2023.11.13

ショットスランプへの対処…カイリー・アービングが思い出したコービーと父のアドバイスとは?

カイリーをスランプから救ったコービーの言葉とは [写真]=Getty Images(写真はプレシーズンのもの)
某ストリートメディアのシニア・エディターを経験後、独立。ひとつのカルチャーとしてバスケットボールを捉え、スポーツ以外の側面からもNBAを追いかける。

 ダラス・マーベリックスはシーズン開幕後、8勝2敗の好成績を収め、スタートダッシュに成功している。

 エースのルカ・ドンチッチは、高校時代に全米ナンバー1の評価を受けたこともあるルーキーのデレック・ライブリー2世と抜群のコンビネーションを披露し、コートを躍動。また、タフネスに定評のある新加入の3&D、グラント・ウィリアムズもスタッツ面でキャリアハイの成績を残すなど、ジェイソン・キッド監督の策略は功を奏している。

 何より、昨シーズン途中からロスターに加わったカイリー・アービングが、セカンドエースの役割を担っている心強さは計り知れない。1人で敵陣を打開できるショットメイキングのスキルはリーグでも指折りであり、“アンクル・ドリュー(アービングの愛称)”の存在はドンチッチ不在時にも対戦相手の大きなプレッシャーとなっている。

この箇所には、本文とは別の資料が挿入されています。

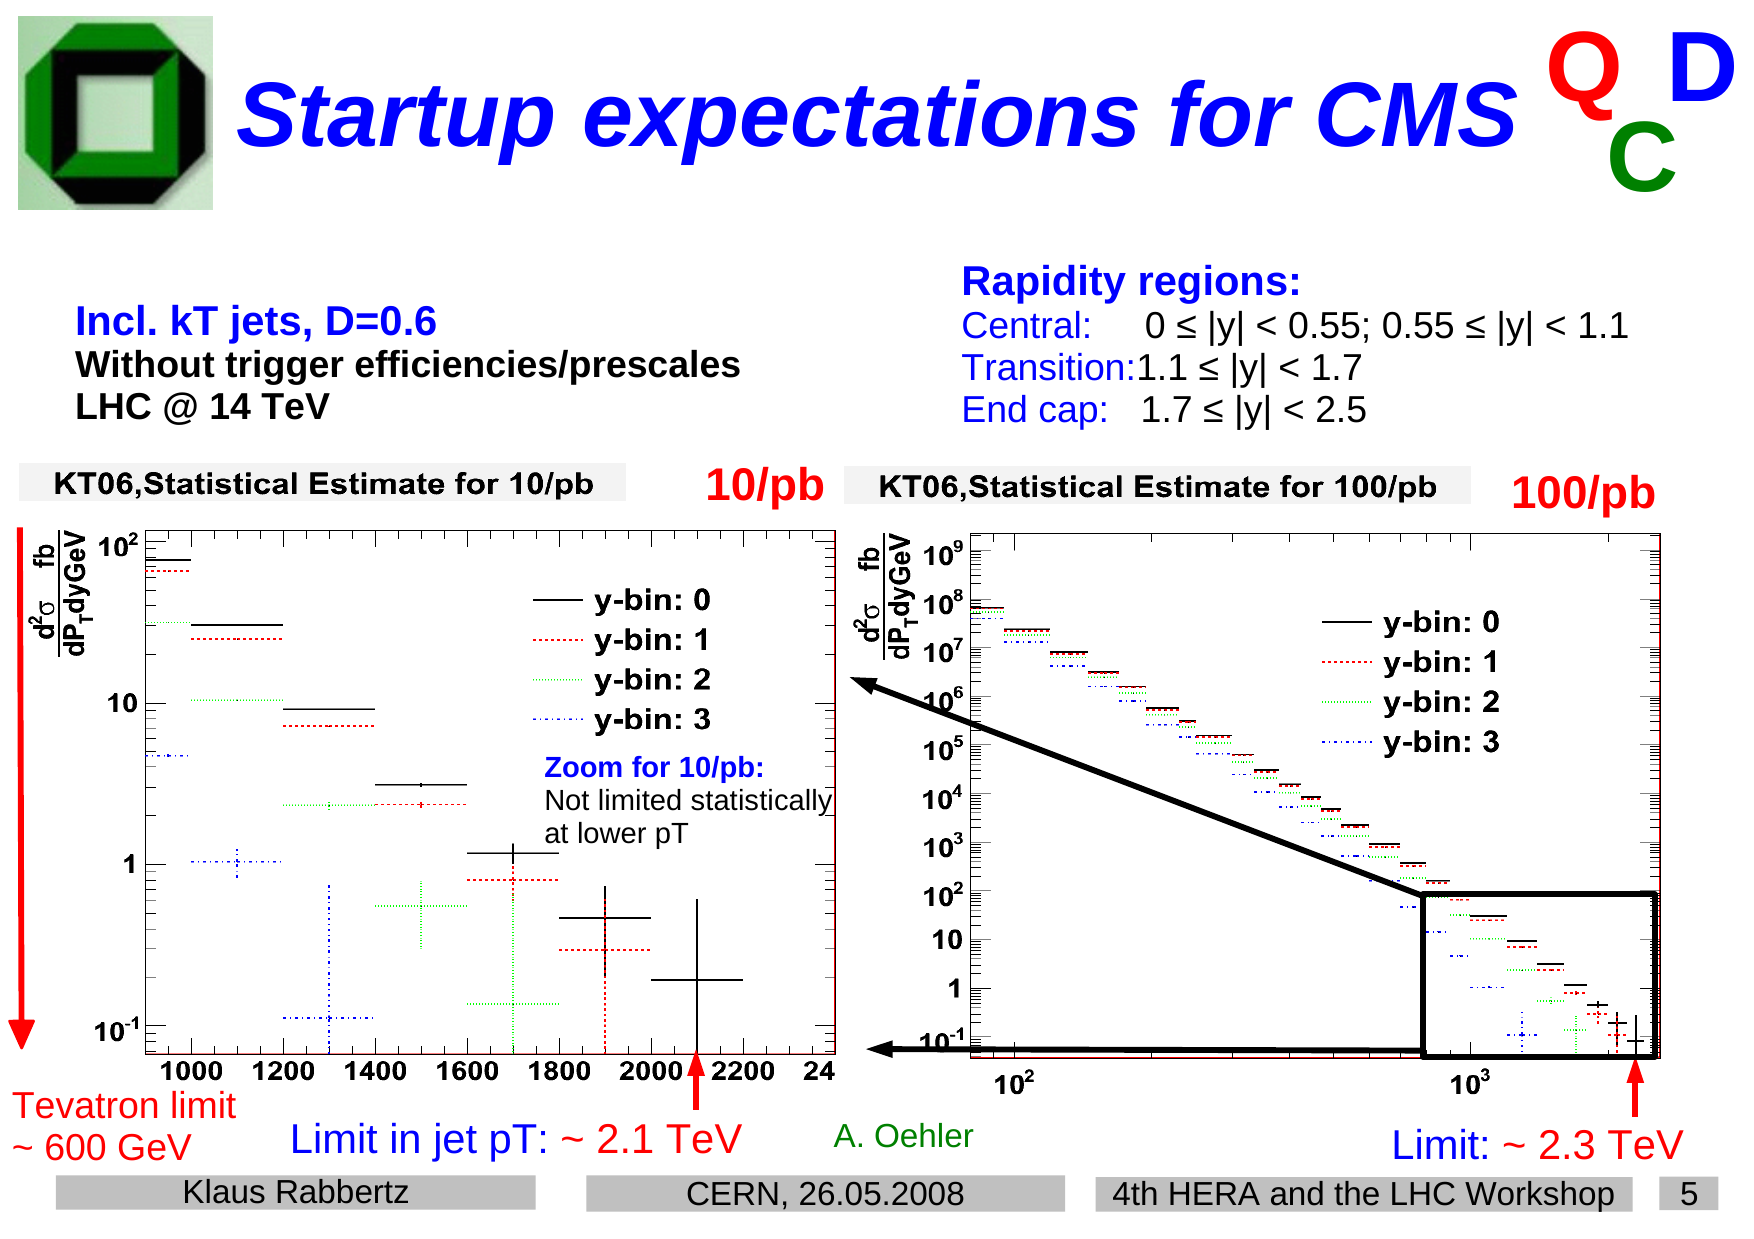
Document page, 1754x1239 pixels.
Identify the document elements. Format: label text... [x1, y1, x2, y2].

text_box Tevatron limit ~ 600 GeV [0, 1073, 250, 1181]
title Startup expectations for CMS [220, 16, 1536, 213]
text_box Limit: ~ 2.3 TeV [1379, 1110, 1696, 1181]
text_box 100/pb [1499, 455, 1666, 531]
text_box Incl. kT jets, D=0.6 Without trigger efficiencies/prescales LHC @ 14 TeV [63, 285, 756, 440]
picture [1426, 897, 1652, 1054]
text_box A. Oehler [821, 1105, 986, 1167]
picture [18, 16, 213, 210]
picture [11, 460, 1732, 1163]
text_box 10/pb [693, 446, 835, 522]
text_box Rapidity regions: Central: 0 ≤ |y| < 0.55; 0.55 ≤ |y| < 1.1 Transition:1.1 ≤ |y| < 1.7 End cap: 1.7 ≤ |y| < 2.5 [949, 246, 1645, 484]
text_box Zoom for 10/pb: Not limited statistically at lower pT [532, 739, 839, 862]
text_box Limit in jet pT: ~ 2.1 TeV [277, 1104, 755, 1175]
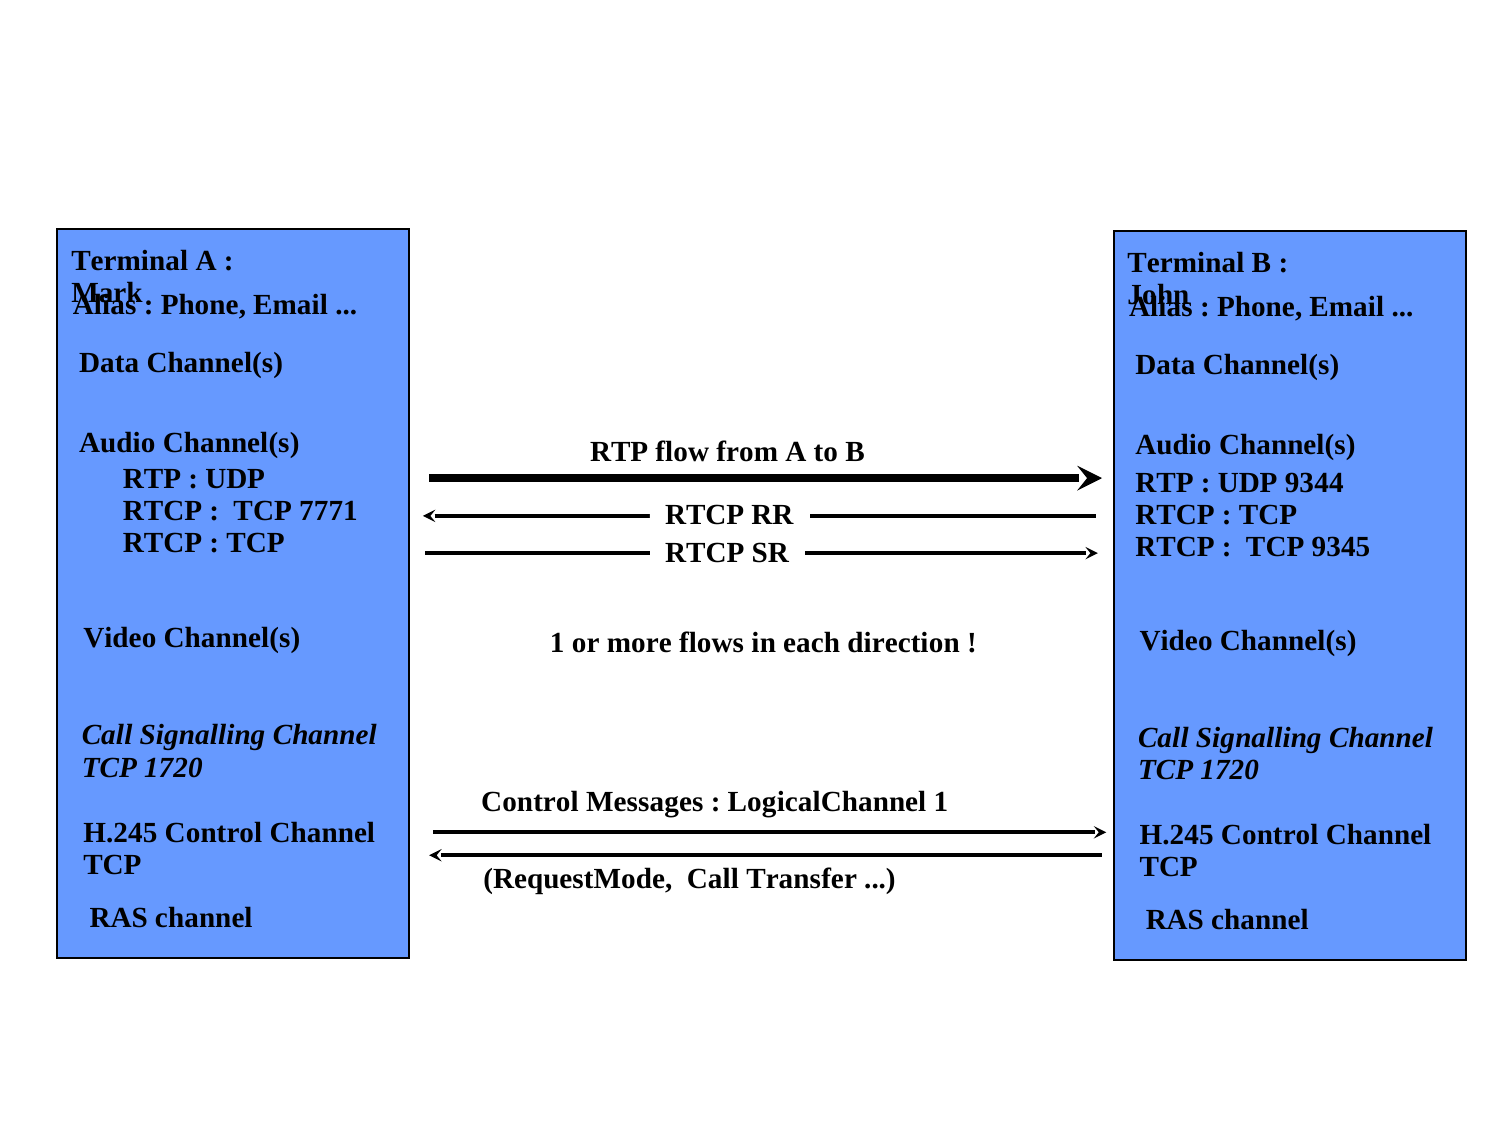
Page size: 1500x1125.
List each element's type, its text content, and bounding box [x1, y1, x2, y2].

text_box [1113, 231, 1466, 961]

 そのアービングは開幕からしばらく、3ポイントシュートが安定しなかった。最初の5試合の平均成功率は、わずか24.8パーセント。ここ数年、4割近くのショットを成功させていたアービングにとっては明らかに物足りない数字だった。

 しかし、11月9日(現地時間8日)のトロント・ラプターズ戦で成功率42.9パーセントをマークすると、続く11日(同10日)のロサンゼルス・クリッパーズ戦では9本試投のうち5本を沈め、成功率55.6パーセントを記録。スランプに陥ることなく、わずか数試合で立て直してしまうアービングの修正力には、思わず脱帽してしまう。

 アーク外からのショット改善について問われたアービングは、父と偉大なレジェンドからの教えを思い出し、繊細なポイントに着目したという。

「とにかく、右肘を尖らせること。数日前に父と話しましたが、父はいつも僕に対して右肘を尖らせておくように口酸っぱく言い聞かせてきました。それはコービー(・ブライアント)も僕によく言ってくれたことで、念押しされましたね。そして、ゆっくり時間をかけて、しっかりと踏み込むことも大切です」

「バランスが取れていないときがありました。ファンは見逃してしまいがちな小さなところですが、バスケットボールをよく理解している人や、僕のプレーを評価してくれる人は、若干リズムが狂っていたように見えたでしょう。ガイドハンドの位置が少し高かったり、左右にずれていたこともあります」

 また、マーベリックスの背番号11は、シューターはショットが決まるか否かに問わず、自身を信頼することが重要だと続けた。

「このリーグで偉大なシューターになるためには、自信がすべてであり、そのすべては費やした努力と時間に比例します。僕は一貫性を保っています。良いモチベーションで準備し、チームメートが僕を見つけ続けてくれることを信じ、そのときが訪れたらシュートを決めるだけです」

 そして、現在は選手としてのモチベーションにも大きな変化があるようだ。今シーズン、8度のオールスターは“チームプレーヤー”としての価値向上にコミットしていると語る。

「このリーグの競技者であれば、オールスターやオールNBAなど個人の栄誉に集中するのは当然です。しかし、僕はそれらすべてを隅に追いやりました。今シーズンの僕にとって、それらの優先度は高くありません。僕はより良いチームメートになること、より良いリーダーになることに本気で取り組み、さまざまな形で犠牲を払う方法を示したい。ただし、シーズン後半には何度も僕の出番が待っているはずなので、準備は怠りません」

 これまで、選手としてのエゴで度々問題に直面していたアービングだが、冷静な判断と心境の変化は同選手をさらなる次元に押し上げることだろう。

 マブスに誕生した脅威の2番手。2023-24シーズンのダークホースは、テキサスを駆ける白馬かもしれない。